Per-cigarette FED rate has been increased from Rs6.5 to Rs16.50 for expensive brands. The minimum price cap for the expensive brand has also been increased from Rs6,600 to above Rs9,000.
Similarly, for the less expensive brands of below Rs9,000 per 1,000 cigarettes, the per-1000 cigarette tax has been notified at Rs5,050 – up from Rs2,550. There is an increase of 98% in the tax for this category. Per-cigarette tax has been increased from Rs2.55 to Rs5.05.
Dar said that the cabinet has also approved the increase in the FED on sugary drinks, beverages to 20% – up from 13%. But this measure will take effect only after the approval of the Finance Bill by the National Assembly, he added.
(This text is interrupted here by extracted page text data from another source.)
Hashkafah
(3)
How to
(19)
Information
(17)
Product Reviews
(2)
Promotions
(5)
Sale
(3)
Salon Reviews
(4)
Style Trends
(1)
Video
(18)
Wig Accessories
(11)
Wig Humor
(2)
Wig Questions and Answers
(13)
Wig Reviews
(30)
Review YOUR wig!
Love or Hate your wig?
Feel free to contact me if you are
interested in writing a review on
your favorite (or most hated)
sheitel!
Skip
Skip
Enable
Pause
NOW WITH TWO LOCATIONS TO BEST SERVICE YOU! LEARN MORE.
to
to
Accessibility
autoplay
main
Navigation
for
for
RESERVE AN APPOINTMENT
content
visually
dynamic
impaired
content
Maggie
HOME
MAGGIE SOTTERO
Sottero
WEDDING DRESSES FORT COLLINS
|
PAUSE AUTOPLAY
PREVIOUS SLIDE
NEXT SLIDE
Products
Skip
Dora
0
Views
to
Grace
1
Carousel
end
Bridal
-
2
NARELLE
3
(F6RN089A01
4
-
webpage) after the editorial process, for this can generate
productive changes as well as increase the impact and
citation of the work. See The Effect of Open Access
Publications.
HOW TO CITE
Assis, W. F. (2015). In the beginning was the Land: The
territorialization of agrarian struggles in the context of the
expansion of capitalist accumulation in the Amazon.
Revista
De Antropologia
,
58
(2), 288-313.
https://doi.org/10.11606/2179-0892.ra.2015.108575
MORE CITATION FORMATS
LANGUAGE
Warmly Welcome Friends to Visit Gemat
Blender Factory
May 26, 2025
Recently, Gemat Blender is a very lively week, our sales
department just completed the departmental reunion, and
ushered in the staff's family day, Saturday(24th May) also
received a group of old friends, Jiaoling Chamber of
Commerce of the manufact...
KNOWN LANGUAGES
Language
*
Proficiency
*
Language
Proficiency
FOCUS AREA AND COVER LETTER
The FED on juices has been proposed to be set at 10% in the first phase.
The government has also increased the GST on air tickets that will be passed by the National Assembly before implementation.
To a question, Dar said that even before the Staff-Level Agreement with the IMF, both sides would first agree to the Memorandum for Economic and Financial Policies (MEFP).
The minister added that the government had given its response to the IMF on the draft of the MEFP and an agreement would be reached.
The IMF mission visited Pakistan from January 31 to February 9 for the ninth review of the $6.5 billion programme. But both sides could not reach a staff-level agreement after the IMF demanded to meet all the conditions upfront due to deep mistrust, rooted in broken past promises made by the PTI and the PDM governments.
The president appreciated the efforts of the government for negotiating an agreement with the IMF, and assured that the state of Pakistan would stand by the commitments made by the government with the IMF, according to the Presidency’s statement.
The finance minister informed that the government wanted to raise additional revenue through taxes by promulgating an ordinance, according to the statement.
The development came amid global credit rating agencies raised apprehensions that a delay in finalising the staff-level agreement with the IMF could increase the country’s external sector risks.
The Fitch Ratings on Tuesday downgraded Pakistan’s Long-Term Foreign-Currency Issuer Default Rating to CCC-negative, from ‘CCC-positive. It is the second time in less than five months that Fitch has lowered Pakistan’s rating, making it virtually impossible to raise debt from the international credit rating agencies.